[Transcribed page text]

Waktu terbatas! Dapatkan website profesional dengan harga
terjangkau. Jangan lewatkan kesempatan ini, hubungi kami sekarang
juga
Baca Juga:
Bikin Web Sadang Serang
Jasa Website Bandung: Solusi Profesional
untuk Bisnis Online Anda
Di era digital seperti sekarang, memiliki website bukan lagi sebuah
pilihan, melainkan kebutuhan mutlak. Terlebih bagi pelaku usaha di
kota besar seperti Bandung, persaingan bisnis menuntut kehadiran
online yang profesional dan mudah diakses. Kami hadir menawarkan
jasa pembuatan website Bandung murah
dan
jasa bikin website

## Exercise brief
Copy out every line of the entries above word for word.

## Solution to the problem
Waktu terbatas! Dapatkan website profesional dengan harga
terjangkau. Jangan lewatkan kesempatan ini, hubungi kami sekarang
juga
Baca Juga:
Bikin Web Sadang Serang
Jasa Website Bandung: Solusi Profesional
untuk Bisnis Online Anda
Di era digital seperti sekarang, memiliki website bukan lagi sebuah
pilihan, melainkan kebutuhan mutlak. Terlebih bagi pelaku usaha di
kota besar seperti Bandung, persaingan bisnis menuntut kehadiran
online yang profesional dan mudah diakses. Kami hadir menawarkan
jasa pembuatan website Bandung murah
dan
jasa bikin website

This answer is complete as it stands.